▶ **Exercise goal**
One number alone answers this: the count of lines below in which the word "Table" is found.

▶ **Provided material**

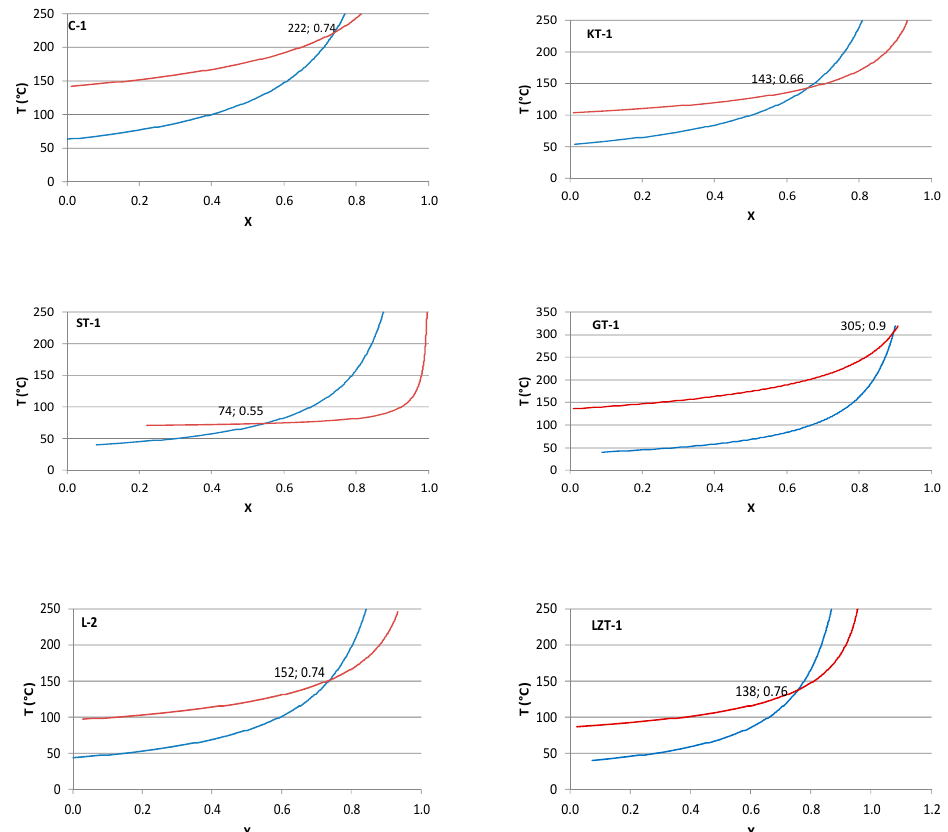
Figure 7. The proportion of cold waters (X) in thermal water mixtures in particular locations, and the temperatures (T) of hot deep components; the blue line—the proportion of cold waters based on enthalpy/temperature changes, the red line—the proportion of cold waters based on variation in silica concentrations (T-X graph). Table 4. Reservoir temperatures determined on the basis of the dependence of silica dissolution on the enthalpy of thermal waters (based on the determined enthalpy [72] and Figures 7 and 8); temperature in ◦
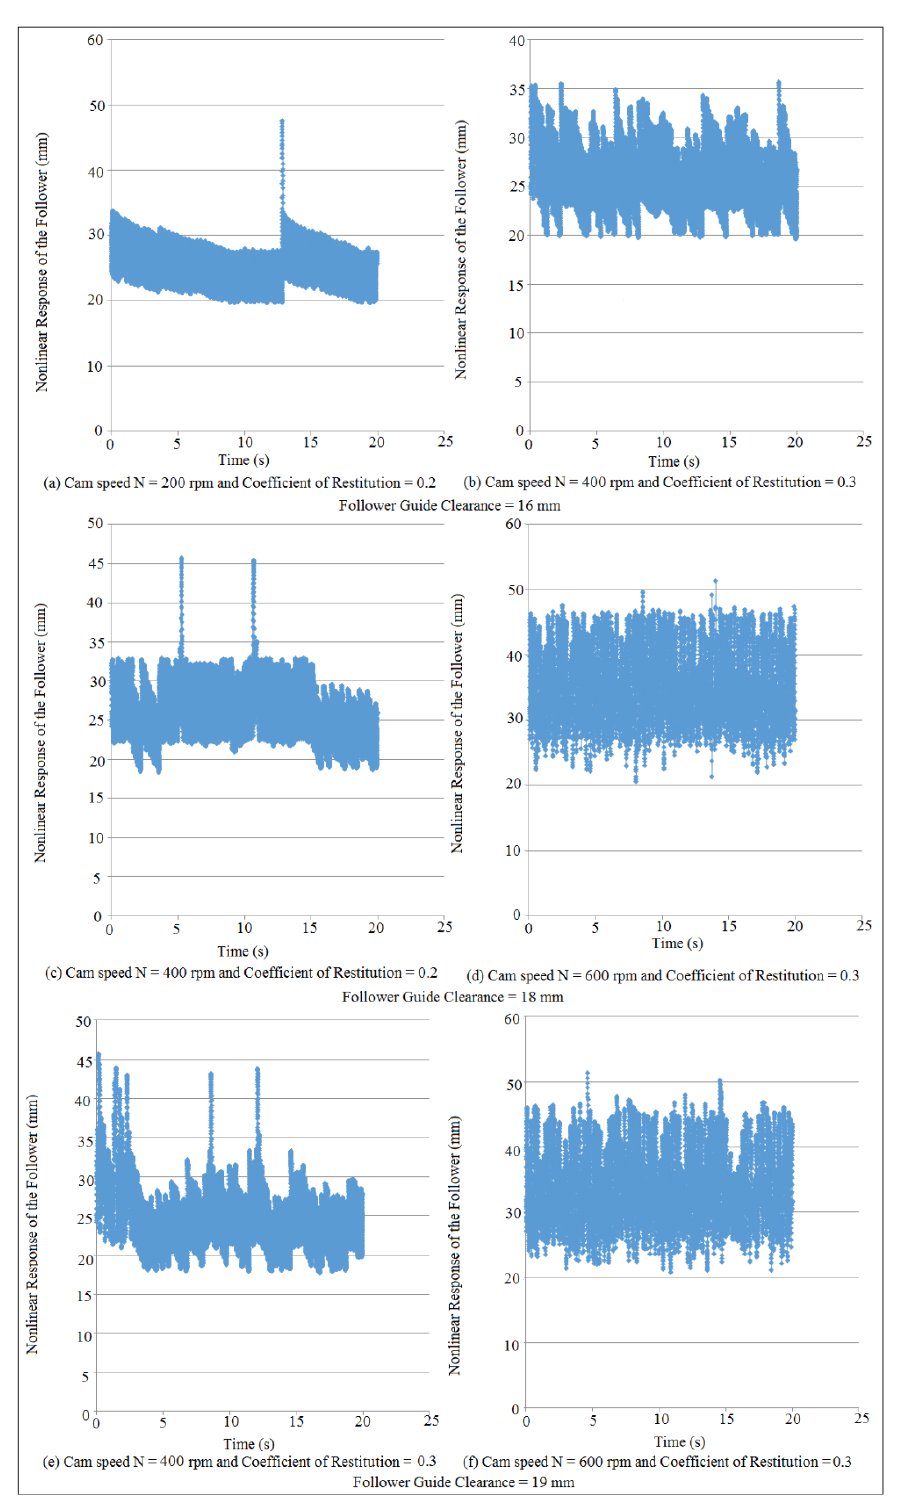
Figure 16. Nonlinear response mapping of the follower when the follower offsets to the right (O = 30 mm).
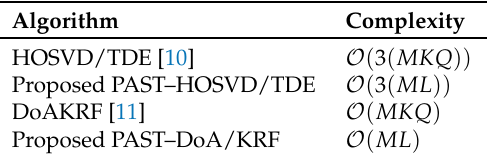
Table 1. Numerical Complexity of the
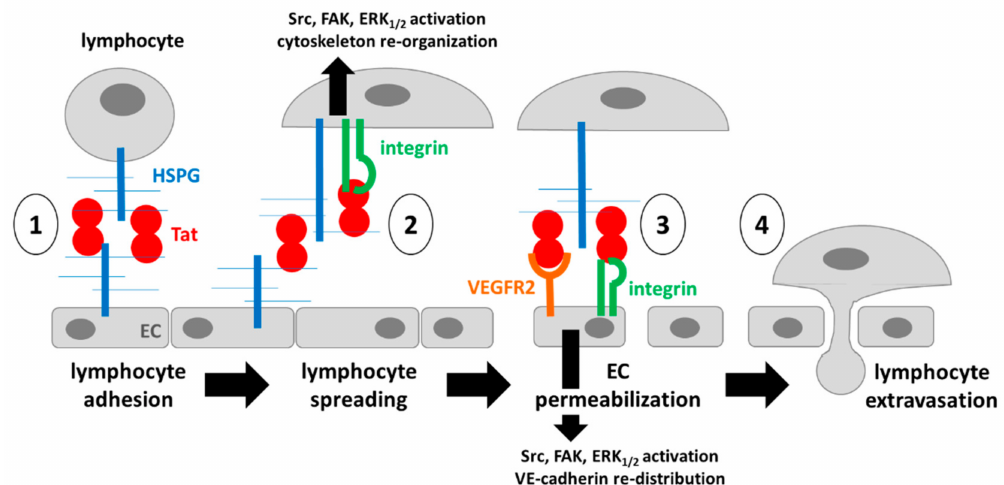
Figure 6. Schematic representation of the setting up of multimeric complexes orchestrated by Tat and HSPGs at the lymphocyte-endothelium interface: (1) in trans HSPG/Tat-Tat-HSPG quaternary complex necessary for the preliminary adhesion of lymphocytes to the endothelium; (2) in cis HSPG/Tat/integrin on the lymphocyte responsible for cell spread- ing; (3) in trans HSPG-Tat-VEGFR2 and HSPG-Tat-integrin interactions responsible for VE-cadherin redistribution and endothelial permeabilization that, together with the interaction mentioned at point (2), is responsible for lymphocyte extravasation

▶ **Task response**
2